En outre, tout en insistant sur le fait que seul le CO2 devrait être considéré comme un coût externe, Antonissen de la ERF, déclare que les bénéfices générés par les usagers de la route doivent également être intégrés au calcul du coût. Selon lui, si l’on aborde la question des coûts du transport routier infligées à la société, on devrait aussi les compenser par ses bénéfices, dont la création d’emplois, le commerce, la compétitivité, la cohésion sociale et la réduction de la pauvreté.
Récemment, l’industrie a insisté sur le fait que chaque revenu issu de l’usage de la route devrait servir à optimiser le transport routier. Dans un entretien à EurActiv, Antonissen a declaré : « nous sommes opposés au financement trans-sectoriel, dans lequel l’ensemble des revenus du secteur routier est utilisé pour investir massivement dans le secteur ferroviaire. Nous ne pouvons simplement pas admettre qu’autant de routes en Europe doivent encore être rénovées ».
La Fédération européenne du Transport et de l’Environnement (T&E) rejette néanmoins l’argument selon lequel le transport serait déjà lourdement taxé. Elle souligne que c’est loin d’être le cas, le montant total des taxes (360 milliards d’euros) ne compense que la moitié des coûts sociaux environ, estimés par le groupe à 680 milliards d’euros, avec les coûts du changement climatique, la pollution de l’air, les accidents, le bruit, l’altération des paysages naturels et urbains.

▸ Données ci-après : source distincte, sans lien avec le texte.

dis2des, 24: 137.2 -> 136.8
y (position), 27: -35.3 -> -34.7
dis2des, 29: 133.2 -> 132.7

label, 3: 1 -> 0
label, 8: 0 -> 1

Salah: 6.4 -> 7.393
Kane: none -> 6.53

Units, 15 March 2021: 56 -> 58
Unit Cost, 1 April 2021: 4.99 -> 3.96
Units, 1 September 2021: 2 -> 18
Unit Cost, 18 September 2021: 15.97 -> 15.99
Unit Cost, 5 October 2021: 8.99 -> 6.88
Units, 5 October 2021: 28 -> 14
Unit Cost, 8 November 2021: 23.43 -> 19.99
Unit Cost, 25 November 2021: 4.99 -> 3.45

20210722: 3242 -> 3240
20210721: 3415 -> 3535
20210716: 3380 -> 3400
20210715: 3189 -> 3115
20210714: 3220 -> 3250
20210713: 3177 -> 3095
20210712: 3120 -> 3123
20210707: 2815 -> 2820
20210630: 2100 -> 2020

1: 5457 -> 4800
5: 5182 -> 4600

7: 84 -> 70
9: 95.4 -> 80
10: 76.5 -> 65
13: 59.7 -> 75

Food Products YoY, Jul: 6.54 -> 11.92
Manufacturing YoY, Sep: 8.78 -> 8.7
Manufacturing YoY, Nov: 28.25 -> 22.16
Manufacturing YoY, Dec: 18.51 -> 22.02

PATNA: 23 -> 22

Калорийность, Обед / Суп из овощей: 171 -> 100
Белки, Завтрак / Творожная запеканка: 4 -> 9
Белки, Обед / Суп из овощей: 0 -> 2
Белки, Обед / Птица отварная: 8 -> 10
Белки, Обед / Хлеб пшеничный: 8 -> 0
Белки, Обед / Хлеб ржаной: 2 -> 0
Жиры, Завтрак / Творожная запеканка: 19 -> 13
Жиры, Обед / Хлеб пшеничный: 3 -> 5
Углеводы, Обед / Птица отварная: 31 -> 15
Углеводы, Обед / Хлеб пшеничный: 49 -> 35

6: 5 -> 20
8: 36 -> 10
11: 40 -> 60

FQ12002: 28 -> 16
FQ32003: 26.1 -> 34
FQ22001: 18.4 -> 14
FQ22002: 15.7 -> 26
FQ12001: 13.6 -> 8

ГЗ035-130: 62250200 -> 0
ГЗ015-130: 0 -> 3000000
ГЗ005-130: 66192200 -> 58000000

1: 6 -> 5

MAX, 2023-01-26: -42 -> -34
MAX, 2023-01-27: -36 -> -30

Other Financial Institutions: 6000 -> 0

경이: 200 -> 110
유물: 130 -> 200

Nina Renshaw, chargée de mission à T&E, a déclaré à EurActiv que « faire payer la note des dommages environnementaux et sociaux aux usagers de la route réduirait de manière significative ces impacts négatifs et améliorerait l’efficacité du secteur ». « L’étude réalisée par le Bureau fédéral allemand pour le transport de marchandises (Bundesamt für Güterverkehr) est très instructive. Elle concerne l’impact, en Allemagne, des péages introduits en janvier 2005 et dont le coût est calculé en fonction de la distance, sur les camions, (…) Une baisse de 13% a déjà été enregistrée pour les kilomètres parcourus à vide » explique-t-elle.
Elle encourage la Commission à « ne pas perdre de temps à faire une nouvelle proposition sur la directive Eurovignette permettant d’intégrer les coûts externes dans la tarification routière ».